_Recorded information:_
☆ ☆ ☆

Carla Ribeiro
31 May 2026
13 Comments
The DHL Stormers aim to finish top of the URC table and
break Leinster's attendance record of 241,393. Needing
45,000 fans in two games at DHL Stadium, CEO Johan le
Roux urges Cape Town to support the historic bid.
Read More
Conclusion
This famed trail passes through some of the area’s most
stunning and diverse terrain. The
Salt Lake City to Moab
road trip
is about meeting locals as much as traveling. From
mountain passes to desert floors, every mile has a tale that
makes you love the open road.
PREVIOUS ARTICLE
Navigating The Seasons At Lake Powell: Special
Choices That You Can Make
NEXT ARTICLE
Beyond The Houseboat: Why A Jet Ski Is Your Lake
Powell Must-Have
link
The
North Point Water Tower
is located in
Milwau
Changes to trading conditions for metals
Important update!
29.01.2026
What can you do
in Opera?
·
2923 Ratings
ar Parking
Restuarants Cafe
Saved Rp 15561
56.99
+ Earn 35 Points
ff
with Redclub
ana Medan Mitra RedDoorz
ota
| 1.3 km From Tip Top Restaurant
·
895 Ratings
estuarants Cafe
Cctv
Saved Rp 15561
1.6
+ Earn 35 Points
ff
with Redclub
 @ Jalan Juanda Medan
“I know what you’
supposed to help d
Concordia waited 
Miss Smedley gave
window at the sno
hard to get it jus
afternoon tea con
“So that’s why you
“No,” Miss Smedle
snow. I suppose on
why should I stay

☆ ☆ ☆

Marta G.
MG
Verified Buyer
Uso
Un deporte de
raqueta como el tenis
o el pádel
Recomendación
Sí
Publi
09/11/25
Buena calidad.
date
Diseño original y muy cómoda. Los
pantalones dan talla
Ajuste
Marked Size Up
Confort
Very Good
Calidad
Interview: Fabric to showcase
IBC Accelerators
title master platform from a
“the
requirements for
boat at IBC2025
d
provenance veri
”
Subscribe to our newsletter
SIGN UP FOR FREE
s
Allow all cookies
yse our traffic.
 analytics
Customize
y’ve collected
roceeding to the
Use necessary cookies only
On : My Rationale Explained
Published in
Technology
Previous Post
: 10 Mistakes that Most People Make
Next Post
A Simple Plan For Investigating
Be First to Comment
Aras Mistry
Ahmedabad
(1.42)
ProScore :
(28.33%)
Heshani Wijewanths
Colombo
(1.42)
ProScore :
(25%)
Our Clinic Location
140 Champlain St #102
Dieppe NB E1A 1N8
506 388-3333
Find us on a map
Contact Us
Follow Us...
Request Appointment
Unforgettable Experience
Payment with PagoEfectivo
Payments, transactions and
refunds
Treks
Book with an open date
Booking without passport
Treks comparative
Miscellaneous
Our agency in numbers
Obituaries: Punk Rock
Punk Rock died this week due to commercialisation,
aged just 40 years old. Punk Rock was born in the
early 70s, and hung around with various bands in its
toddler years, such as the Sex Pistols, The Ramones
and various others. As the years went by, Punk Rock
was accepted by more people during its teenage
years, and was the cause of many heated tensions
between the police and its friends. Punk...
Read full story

☆ ☆ ☆

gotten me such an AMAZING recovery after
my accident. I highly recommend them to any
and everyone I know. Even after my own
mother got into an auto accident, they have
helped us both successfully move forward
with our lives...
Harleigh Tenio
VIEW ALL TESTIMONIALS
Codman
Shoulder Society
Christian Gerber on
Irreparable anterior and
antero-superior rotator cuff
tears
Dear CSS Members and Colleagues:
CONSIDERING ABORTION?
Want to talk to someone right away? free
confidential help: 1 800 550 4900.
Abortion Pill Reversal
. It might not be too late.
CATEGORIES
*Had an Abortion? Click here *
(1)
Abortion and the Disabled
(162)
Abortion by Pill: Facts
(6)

☆ ☆ ☆

_Exercise:_ Keep both end lines and retype everything in the records above from the line containing "895 Ratings" through the line containing "snow. I suppose on", exactly, with nothing else.

_Written response:_
895 Ratings
estuarants Cafe
Cctv
Saved Rp 15561
1.6
+ Earn 35 Points
ff
with Redclub
 @ Jalan Juanda Medan
“I know what you’
supposed to help d
Concordia waited 
Miss Smedley gave
window at the sno
hard to get it jus
afternoon tea con
“So that’s why you
“No,” Miss Smedle
snow. I suppose on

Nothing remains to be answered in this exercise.